• Exercise
Extract from the records below, word for word, every line from the line with "order: Sapindales" to the line with "genus: Anas", including both of those lines.

╭─ Rows

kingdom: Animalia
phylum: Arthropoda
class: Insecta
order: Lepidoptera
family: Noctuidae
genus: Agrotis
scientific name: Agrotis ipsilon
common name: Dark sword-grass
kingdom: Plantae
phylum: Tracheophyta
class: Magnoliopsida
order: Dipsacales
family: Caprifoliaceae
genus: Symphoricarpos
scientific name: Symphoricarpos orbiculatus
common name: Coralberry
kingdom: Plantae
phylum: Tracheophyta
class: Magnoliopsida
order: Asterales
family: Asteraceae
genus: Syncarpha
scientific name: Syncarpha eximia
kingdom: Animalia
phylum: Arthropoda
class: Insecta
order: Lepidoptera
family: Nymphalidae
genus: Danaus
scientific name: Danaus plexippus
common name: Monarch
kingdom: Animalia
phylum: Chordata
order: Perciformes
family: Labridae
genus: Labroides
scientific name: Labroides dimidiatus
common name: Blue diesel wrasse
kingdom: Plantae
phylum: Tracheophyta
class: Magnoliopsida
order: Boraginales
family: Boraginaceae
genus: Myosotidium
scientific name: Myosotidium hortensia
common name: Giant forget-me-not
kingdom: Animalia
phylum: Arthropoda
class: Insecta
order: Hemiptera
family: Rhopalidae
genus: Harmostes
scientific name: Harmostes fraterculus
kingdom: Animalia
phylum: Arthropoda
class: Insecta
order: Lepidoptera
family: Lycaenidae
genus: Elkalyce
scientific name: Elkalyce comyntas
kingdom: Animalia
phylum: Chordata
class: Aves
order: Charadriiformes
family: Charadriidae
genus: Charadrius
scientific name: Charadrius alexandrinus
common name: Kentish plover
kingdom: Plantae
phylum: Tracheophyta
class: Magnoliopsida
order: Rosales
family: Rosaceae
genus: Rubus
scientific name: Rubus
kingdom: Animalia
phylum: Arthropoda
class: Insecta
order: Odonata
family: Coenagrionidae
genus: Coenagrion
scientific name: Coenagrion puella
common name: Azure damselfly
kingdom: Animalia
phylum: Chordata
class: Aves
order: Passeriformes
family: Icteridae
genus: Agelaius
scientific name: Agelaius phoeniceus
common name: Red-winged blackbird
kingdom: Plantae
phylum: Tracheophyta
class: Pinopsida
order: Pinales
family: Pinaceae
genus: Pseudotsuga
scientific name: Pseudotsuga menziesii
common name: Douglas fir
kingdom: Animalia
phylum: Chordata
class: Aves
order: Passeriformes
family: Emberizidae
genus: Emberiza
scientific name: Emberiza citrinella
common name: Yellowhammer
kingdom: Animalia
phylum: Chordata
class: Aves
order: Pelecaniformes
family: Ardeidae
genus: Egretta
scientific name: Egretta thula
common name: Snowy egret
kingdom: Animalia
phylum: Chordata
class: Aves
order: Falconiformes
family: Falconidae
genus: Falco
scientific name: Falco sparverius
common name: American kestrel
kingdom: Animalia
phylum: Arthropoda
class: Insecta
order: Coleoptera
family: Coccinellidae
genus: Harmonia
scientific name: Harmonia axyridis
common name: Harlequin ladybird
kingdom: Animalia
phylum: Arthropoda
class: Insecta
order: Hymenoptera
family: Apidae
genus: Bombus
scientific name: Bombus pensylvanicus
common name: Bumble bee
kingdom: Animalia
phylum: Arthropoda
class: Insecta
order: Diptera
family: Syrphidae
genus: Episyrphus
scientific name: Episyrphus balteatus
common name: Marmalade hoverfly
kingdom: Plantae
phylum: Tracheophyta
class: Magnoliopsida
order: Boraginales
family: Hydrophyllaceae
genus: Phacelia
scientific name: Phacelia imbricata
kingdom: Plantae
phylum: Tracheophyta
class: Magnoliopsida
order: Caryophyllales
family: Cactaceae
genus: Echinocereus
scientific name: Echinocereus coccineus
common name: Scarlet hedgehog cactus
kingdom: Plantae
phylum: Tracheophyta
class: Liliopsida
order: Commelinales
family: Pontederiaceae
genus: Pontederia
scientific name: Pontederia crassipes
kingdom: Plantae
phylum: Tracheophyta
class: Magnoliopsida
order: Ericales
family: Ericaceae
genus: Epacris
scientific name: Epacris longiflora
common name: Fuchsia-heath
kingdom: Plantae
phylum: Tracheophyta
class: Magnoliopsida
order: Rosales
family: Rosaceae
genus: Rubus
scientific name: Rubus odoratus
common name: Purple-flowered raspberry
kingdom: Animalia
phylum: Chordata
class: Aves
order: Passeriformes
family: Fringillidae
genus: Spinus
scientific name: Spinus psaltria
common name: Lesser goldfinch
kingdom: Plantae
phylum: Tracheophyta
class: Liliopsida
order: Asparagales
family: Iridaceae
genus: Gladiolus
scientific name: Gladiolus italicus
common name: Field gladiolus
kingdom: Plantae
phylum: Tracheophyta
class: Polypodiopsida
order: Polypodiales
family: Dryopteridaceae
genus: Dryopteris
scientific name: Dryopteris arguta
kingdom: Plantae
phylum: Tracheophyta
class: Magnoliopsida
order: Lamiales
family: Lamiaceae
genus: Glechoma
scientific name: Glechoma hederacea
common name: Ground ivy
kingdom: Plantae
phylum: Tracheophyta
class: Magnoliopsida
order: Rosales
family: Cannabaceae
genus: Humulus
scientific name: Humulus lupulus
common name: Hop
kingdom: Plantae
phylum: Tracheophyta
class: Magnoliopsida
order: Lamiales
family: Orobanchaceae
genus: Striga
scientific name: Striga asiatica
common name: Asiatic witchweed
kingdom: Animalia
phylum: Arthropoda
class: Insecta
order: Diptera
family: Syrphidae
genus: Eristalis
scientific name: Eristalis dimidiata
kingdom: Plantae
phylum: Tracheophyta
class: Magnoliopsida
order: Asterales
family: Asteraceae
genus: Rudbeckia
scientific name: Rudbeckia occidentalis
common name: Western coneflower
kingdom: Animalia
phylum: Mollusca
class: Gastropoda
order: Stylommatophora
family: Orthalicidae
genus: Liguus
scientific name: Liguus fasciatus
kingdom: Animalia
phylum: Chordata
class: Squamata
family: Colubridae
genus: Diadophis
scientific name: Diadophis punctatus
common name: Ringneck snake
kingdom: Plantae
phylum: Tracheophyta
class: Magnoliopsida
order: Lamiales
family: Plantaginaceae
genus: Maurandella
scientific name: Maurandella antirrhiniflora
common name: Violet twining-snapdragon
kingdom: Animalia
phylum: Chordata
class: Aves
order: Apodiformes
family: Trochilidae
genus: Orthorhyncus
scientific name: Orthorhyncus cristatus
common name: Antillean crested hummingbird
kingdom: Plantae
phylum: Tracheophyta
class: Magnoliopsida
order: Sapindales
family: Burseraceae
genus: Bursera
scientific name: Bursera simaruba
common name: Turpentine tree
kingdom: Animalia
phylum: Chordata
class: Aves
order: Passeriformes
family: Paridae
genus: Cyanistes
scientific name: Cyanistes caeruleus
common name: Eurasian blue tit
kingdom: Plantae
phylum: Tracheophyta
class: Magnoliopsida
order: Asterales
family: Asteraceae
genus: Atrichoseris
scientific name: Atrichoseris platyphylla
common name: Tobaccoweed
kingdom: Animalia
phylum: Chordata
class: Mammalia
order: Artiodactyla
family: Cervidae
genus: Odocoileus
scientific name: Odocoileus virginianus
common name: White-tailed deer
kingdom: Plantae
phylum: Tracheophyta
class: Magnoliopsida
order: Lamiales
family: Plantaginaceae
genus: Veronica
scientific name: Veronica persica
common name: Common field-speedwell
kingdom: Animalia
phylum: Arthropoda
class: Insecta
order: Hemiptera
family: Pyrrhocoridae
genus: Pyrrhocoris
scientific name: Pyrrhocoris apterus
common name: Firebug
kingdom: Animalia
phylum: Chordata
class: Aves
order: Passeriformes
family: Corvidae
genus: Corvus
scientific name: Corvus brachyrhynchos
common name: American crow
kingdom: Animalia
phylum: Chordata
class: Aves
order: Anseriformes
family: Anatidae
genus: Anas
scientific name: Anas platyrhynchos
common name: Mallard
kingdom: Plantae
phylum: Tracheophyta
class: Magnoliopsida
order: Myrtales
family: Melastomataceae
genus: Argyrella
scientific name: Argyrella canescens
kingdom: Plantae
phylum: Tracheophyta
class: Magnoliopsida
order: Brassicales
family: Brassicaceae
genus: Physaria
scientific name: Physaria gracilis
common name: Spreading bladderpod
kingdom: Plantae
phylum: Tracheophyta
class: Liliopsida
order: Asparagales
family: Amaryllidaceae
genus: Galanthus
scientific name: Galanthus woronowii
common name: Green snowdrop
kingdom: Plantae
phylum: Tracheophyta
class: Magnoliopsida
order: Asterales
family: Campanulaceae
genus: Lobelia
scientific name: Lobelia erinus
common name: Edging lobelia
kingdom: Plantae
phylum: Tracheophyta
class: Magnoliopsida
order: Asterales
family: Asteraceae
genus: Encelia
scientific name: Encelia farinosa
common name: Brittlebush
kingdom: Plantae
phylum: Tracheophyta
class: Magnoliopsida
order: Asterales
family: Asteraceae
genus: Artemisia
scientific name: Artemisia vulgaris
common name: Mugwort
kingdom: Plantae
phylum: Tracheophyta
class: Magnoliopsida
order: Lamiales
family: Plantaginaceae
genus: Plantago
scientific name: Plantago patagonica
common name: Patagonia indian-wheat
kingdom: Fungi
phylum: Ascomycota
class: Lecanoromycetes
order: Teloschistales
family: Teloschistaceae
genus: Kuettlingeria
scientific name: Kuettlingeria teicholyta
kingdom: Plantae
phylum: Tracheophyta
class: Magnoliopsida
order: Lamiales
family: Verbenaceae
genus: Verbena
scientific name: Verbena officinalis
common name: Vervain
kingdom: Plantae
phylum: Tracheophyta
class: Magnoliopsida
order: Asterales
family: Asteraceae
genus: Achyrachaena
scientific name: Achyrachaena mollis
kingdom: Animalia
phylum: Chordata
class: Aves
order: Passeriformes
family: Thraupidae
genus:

╰─

• Final answer
order: Sapindales
family: Burseraceae
genus: Bursera
scientific name: Bursera simaruba
common name: Turpentine tree
kingdom: Animalia
phylum: Chordata
class: Aves
order: Passeriformes
family: Paridae
genus: Cyanistes
scientific name: Cyanistes caeruleus
common name: Eurasian blue tit
kingdom: Plantae
phylum: Tracheophyta
class: Magnoliopsida
order: Asterales
family: Asteraceae
genus: Atrichoseris
scientific name: Atrichoseris platyphylla
common name: Tobaccoweed
kingdom: Animalia
phylum: Chordata
class: Mammalia
order: Artiodactyla
family: Cervidae
genus: Odocoileus
scientific name: Odocoileus virginianus
common name: White-tailed deer
kingdom: Plantae
phylum: Tracheophyta
class: Magnoliopsida
order: Lamiales
family: Plantaginaceae
genus: Veronica
scientific name: Veronica persica
common name: Common field-speedwell
kingdom: Animalia
phylum: Arthropoda
class: Insecta
order: Hemiptera
family: Pyrrhocoridae
genus: Pyrrhocoris
scientific name: Pyrrhocoris apterus
common name: Firebug
kingdom: Animalia
phylum: Chordata
class: Aves
order: Passeriformes
family: Corvidae
genus: Corvus
scientific name: Corvus brachyrhynchos
common name: American crow
kingdom: Animalia
phylum: Chordata
class: Aves
order: Anseriformes
family: Anatidae
genus: Anas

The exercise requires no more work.